- Problem details -
The answer should contain only the lines running from the line with "pinky dip: (34, 303)" to the end of the material, reproduced verbatim.

- Data provided -
━━━━━━━━

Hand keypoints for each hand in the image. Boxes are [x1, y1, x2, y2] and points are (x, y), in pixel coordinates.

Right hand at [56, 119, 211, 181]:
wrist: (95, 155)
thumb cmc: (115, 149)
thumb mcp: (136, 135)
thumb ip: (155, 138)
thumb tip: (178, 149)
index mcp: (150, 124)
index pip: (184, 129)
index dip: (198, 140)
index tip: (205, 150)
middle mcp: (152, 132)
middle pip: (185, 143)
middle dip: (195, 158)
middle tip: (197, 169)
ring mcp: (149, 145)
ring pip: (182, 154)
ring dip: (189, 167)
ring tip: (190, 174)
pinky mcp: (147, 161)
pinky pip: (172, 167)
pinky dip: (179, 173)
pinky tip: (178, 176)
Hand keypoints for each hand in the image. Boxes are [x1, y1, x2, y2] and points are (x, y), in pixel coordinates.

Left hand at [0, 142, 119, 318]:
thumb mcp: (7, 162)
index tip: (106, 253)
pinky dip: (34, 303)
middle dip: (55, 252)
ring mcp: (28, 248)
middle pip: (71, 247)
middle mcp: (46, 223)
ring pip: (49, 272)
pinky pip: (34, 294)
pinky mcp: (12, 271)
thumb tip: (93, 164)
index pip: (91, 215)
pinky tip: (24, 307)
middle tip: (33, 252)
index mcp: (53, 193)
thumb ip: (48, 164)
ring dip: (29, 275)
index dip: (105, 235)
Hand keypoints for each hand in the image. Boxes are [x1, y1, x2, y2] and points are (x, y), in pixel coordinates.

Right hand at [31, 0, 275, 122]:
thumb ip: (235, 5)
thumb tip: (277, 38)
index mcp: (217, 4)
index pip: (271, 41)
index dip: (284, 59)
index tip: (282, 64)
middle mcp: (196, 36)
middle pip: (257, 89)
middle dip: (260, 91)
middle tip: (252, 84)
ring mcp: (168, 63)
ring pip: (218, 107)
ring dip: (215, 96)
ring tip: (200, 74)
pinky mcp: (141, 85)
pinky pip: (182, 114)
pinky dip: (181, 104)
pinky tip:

━━━━━━━━

- Response area -
pinky dip: (34, 303)
middle dip: (55, 252)
ring mcp: (28, 248)
middle pip: (71, 247)
middle mcp: (46, 223)
ring pip: (49, 272)
pinky pip: (34, 294)
pinky mcp: (12, 271)
thumb tip: (93, 164)
index pip: (91, 215)
pinky tip: (24, 307)
middle tip: (33, 252)
index mcp: (53, 193)
thumb ip: (48, 164)
ring dip: (29, 275)
index dip: (105, 235)
Hand keypoints for each hand in the image. Boxes are [x1, y1, x2, y2] and points are (x, y), in pixel coordinates.

Right hand at [31, 0, 275, 122]:
thumb ip: (235, 5)
thumb tip: (277, 38)
index mcp: (217, 4)
index pip: (271, 41)
index dip: (284, 59)
index tip: (282, 64)
middle mcp: (196, 36)
middle pip: (257, 89)
middle dip: (260, 91)
middle tip: (252, 84)
ring mcp: (168, 63)
ring pip: (218, 107)
ring dip: (215, 96)
ring tip: (200, 74)
pinky mcp: (141, 85)
pinky pip: (182, 114)
pinky dip: (181, 104)
pinky tip:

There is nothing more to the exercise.